Automatic Rollback: `disable_level`¶

Automatic rollback ranks linear layers by their range_parm values (from large to small) and selectively applies rollback to those that have the greatest impact on accuracy. Set disable_level='Lx', where x is the number of linear layers to roll back automatically. The terminal will show the rolled back layer names. disable_level='L0' means no rollback. If x is larger than the number of model layers, all layers are rolled back and no error is reported.

5. KV Cache INT8 Quantization¶

You can call kv_quant after QuantConfig to enable KV cache INT8 quantization.

quant_config = QuantConfig(
    a_bit=8,
    w_bit=8,
    disable_names=disable_names,
    dev_type='npu',
    dev_id=device_id
).kv_quant()

In long-sequence scenarios, KV cache takes up a large amount of memory. KV cache quantization can save memory and increase concurrency. Calling kv_quant automatically sets use_kvcache_quant in QuantConfig to True. use_kvcache_quant=True enables KV Cache quantization and it can be used together with W8A8, W8A16, and sparse quantization.

6. FA3 Quantization¶

FA quantization usage待确认章节标题

7. Accuracy Changes after Step-By-Step Tuning for ChatGLM2-6B¶

The accuracy values in the table below are obtained by applying the following steps in order, for reference only.

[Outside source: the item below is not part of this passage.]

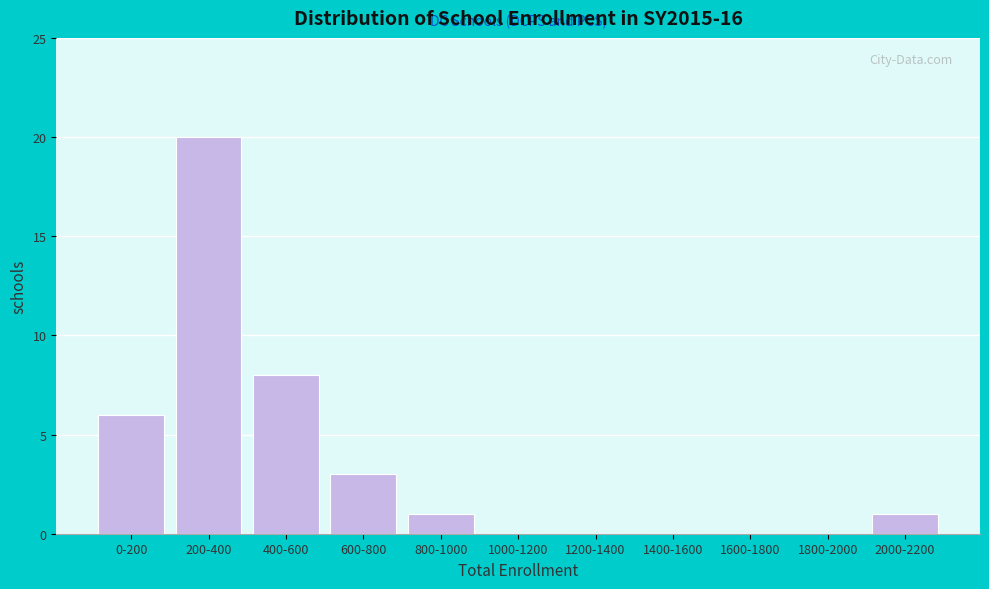

Reading right to left, what are all the values shown in this chart?

2000-2200=1	1800-2000=0	1600-1800=0	1400-1600=0	1200-1400=0	1000-1200=0	800-1000=1	600-800=3	400-600=8	200-400=20	0-200=6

Step	Parameter Changes	Accuracy
Floating-point model accuracy	None	0.794
Add `QuantConfig` quantization parameters.	`disable_names = []`, `act_method = 3`, `disable_level = "L0"`, `dataset_calib` size is 2.	0.519
Add outlier suppression.	anti_method = "m2"	0.497
Increase boolq calibration data.	Increase from 2 samples to 50 samples.	0.505
Add quantization rollback (manual rollback).	Manually roll back `mlp.down_proj` in all layers.	0.793
Add quantization rollback (automatic rollback).	`disable_names = []`, `disable_level = "L28"`.	0.791
Add quantization rollback (manual and automatic rollback).	Manually roll back 10 layers in `disable_names`, `disable_level = "L28"`.	0.795

8. Inference and Deployment after Model Quantization¶

After quantization, you can use MindIE, vLLM, and other tools for deployment and inference.